Sports Reporter: Career and Salary Facts
Find out about the skills needed by sports reporters and the educational options that can help you acquire those skills. Get information about the median salary for these reporters, as well as salary ranges by employer.
What Is a Sports Reporter?
Sports reporters specialize in informing the public about various sporting events and related news. They may report on events at the local, national or even global scales. Sports reporters can work for a variety of media outlets, including television, newspapers, radio and more. These professionals may attend sporting events and interview players, coaches or fans to report on a particular topic. They also develop relationships with various experts and contacts in the field. In today's world, many sports reporters utilize social media to cover events and engage with their audience.
What Education Do I Need to Be a Sports Reporter?
Numerous colleges and universities offer undergraduate and graduate degree programs in journalism and communications, which can prepare you for a career as a sports reporter. Some programs feature concentrations or emphases in specifically sports journalism. Some schools may even offer online programs, allowing you to complete courses and earn your degree on your own schedule.
Within these bachelor's and master's degree programs, you'll perfect your reporting, writing and broadcasting skills. Certain institutions may allow you to tailor your studies to the journalistic medium you're interested in working in, such as broadcast versus print. Courses may cover media law and ethics, public affairs reporting, sports communication and sport psychology. You may also obtain hands-on training through journalism-based internships, which you can pursue during school and after graduation. Sometimes these internships can turn into entry-level job opportunities.
What Skills Do I Need?
To be an effective sports reporter, you must have strong general knowledge about every sport and be able to work under pressure to fulfill deadlines. Employers may ask you to generate your own stories, which may include arranging interviews, writing stories and editing videotape, the latter being the case if you're in broadcasting. You must have strong communication skills and be able to forge relationships with coaches and players. You may also be called upon to work late hours and have irregular schedules, since many sporting events take place in the evening.
What Salary Could I Earn?
Compensation for all news analysts, correspondents and reporters may vary across the country, but the U.S. Bureau of Labor Statistics (BLS) reported in 2018 that the median annual salary among all these individuals was $41,260 (www.bls.gov). Reporters and correspondents for newspapers earned an average salary of $46,550, while those who performed radio or television broadcasting earned $64,820.

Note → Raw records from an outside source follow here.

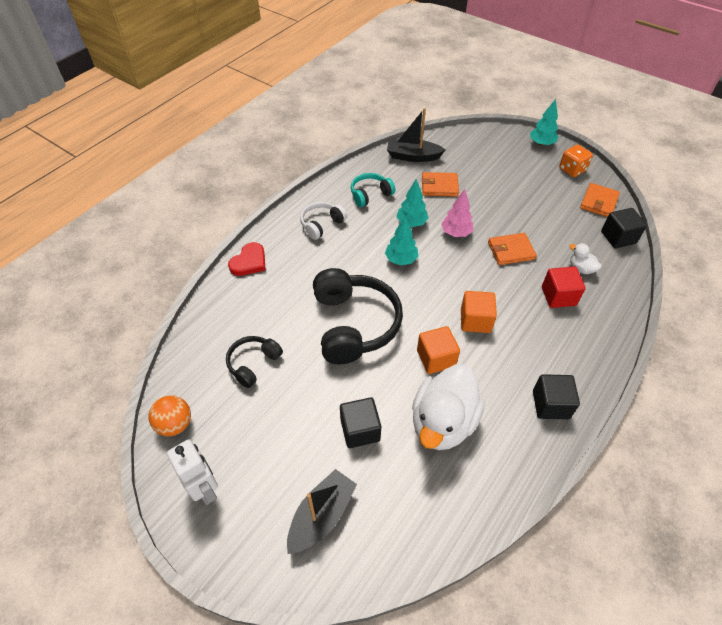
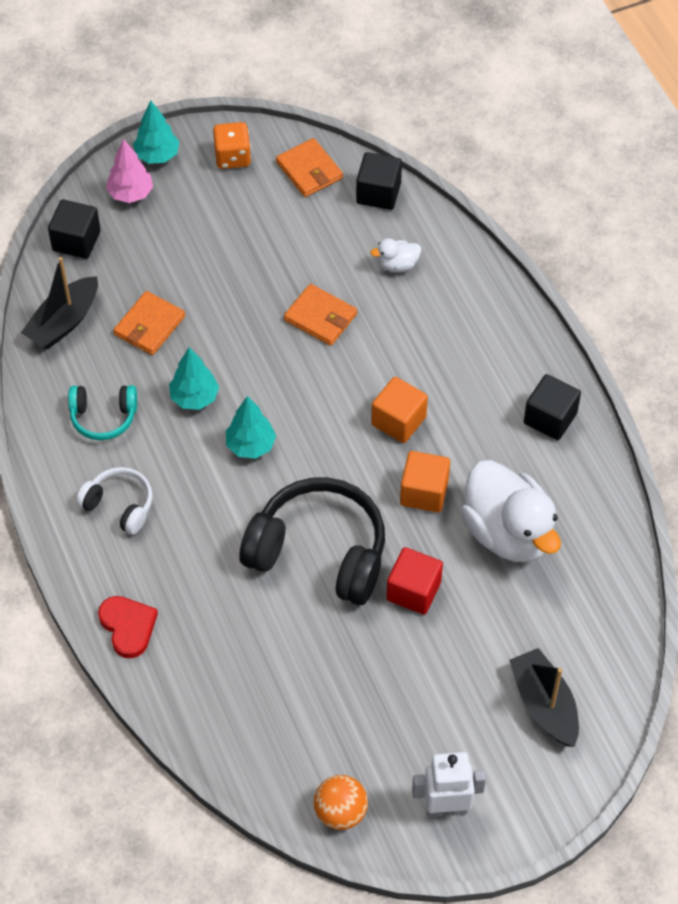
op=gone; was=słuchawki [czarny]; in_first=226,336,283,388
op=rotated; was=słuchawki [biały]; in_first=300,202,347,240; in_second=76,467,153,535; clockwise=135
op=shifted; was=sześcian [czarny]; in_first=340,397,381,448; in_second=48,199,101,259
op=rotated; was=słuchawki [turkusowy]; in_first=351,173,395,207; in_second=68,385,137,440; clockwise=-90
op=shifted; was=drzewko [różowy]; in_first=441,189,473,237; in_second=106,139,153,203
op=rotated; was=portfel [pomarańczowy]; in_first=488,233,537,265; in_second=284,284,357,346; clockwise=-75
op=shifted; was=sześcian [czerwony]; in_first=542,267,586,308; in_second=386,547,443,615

Additionally, according to the online salary database PayScale.com, the middle 50% of sports reporters earned $25,000-$71,000 as of November 2019. However, according to the BLS, competition is projected to be fierce for available jobs, and it may be difficult to find work at a newspaper or broadcast station in a large metropolitan area. You may have better chances in smaller towns or with online publications.
What Are Some Related Alternative Careers?
A few alternative career options include editors, writers and authors and announcers. All of these positions typically require at least a bachelor's degree. Editors are the professionals who proofread, correct and approve a writer's written content before publication. They may edit books, magazines, newspapers and more. Writers and authors create the written content for things like books, blogs, songs, advertisements and more. Announcers may report on sporting events, but they also provide listeners with news, music, interviews and more.